[Start of Attachment]

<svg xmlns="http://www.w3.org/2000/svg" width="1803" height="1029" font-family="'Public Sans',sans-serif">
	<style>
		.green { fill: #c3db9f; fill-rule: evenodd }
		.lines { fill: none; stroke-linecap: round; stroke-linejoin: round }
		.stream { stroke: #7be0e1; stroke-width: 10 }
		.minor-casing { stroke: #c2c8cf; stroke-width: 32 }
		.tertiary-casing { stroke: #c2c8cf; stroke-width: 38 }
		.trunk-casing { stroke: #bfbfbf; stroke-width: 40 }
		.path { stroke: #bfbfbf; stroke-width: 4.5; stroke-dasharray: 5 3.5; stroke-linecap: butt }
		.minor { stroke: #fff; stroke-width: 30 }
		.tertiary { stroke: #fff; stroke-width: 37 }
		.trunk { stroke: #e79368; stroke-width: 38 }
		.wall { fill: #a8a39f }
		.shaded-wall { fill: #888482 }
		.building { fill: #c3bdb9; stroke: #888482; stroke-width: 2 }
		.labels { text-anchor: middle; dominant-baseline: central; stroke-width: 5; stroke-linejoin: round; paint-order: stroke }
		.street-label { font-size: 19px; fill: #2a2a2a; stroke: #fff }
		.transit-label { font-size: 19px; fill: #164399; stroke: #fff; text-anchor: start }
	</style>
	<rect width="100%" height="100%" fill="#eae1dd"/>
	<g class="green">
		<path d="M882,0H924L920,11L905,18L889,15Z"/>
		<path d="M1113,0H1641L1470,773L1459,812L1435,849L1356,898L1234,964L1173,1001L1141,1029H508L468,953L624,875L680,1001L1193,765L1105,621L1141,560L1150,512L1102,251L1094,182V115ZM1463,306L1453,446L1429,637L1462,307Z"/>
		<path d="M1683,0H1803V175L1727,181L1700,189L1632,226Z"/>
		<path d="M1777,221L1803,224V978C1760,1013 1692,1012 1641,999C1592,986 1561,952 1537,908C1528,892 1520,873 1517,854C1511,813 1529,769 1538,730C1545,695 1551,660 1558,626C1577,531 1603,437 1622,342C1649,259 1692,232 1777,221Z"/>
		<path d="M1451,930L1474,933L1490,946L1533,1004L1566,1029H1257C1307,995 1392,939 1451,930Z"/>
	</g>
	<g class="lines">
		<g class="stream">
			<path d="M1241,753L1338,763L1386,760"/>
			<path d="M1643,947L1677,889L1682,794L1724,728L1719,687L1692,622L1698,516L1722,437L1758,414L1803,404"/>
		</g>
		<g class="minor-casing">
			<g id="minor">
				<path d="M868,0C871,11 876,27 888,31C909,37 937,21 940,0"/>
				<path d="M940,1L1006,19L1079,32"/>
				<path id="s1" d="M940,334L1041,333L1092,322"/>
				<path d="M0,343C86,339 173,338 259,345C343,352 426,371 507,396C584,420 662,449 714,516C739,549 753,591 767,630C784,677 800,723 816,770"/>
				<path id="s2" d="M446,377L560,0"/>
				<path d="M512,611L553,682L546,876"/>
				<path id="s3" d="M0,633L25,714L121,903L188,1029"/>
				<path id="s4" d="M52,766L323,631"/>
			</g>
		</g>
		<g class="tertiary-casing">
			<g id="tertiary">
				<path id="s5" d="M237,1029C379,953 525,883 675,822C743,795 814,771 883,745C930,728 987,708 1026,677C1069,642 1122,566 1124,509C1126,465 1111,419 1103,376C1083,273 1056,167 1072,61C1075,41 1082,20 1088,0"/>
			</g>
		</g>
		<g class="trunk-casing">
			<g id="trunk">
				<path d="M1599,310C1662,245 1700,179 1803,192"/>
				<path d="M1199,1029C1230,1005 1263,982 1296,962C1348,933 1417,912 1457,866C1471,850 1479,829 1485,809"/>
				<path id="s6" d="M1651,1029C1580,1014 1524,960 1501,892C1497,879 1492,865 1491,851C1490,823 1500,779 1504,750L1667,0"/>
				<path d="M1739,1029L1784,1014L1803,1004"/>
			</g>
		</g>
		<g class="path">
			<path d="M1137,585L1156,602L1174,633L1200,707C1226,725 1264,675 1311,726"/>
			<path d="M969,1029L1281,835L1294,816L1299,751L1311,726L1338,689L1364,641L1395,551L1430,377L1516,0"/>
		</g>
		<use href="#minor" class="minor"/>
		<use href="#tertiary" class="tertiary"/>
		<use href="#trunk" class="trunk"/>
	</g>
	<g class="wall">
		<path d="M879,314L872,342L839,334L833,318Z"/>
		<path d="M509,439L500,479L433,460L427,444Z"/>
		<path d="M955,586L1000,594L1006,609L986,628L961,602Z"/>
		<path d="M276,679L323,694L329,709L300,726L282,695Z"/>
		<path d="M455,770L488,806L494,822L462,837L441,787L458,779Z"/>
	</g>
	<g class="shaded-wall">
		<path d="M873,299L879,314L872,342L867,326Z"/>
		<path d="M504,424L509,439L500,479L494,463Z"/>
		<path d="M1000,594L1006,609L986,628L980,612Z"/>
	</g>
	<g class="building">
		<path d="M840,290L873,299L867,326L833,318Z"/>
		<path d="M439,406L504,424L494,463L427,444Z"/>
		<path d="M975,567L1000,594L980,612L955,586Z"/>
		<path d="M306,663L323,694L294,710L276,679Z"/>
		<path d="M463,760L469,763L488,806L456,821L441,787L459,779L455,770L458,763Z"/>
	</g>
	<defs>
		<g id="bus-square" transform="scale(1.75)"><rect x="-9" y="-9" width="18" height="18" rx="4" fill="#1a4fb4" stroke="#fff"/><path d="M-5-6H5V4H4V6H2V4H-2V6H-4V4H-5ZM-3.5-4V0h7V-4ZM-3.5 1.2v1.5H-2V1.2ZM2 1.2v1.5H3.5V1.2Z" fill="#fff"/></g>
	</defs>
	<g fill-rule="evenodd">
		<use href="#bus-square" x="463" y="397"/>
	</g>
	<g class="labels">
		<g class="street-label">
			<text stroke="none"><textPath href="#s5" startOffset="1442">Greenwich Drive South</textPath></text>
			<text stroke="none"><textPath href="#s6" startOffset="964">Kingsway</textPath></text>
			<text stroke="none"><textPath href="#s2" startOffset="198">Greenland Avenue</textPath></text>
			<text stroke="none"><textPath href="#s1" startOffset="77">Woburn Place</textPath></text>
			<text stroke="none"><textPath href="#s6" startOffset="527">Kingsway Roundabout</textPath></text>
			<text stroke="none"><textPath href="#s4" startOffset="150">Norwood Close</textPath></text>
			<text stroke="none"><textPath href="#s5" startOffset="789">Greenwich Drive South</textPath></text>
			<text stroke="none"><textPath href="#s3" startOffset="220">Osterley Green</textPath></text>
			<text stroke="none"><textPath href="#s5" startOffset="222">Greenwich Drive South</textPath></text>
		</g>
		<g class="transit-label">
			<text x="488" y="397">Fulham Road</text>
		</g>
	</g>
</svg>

[End of Attachment]

**What to do:** Wherever "lines" turns up in the records, copy the whole line.

**Result below:**
		.lines { fill: none; stroke-linecap: round; stroke-linejoin: round }
	<g class="lines">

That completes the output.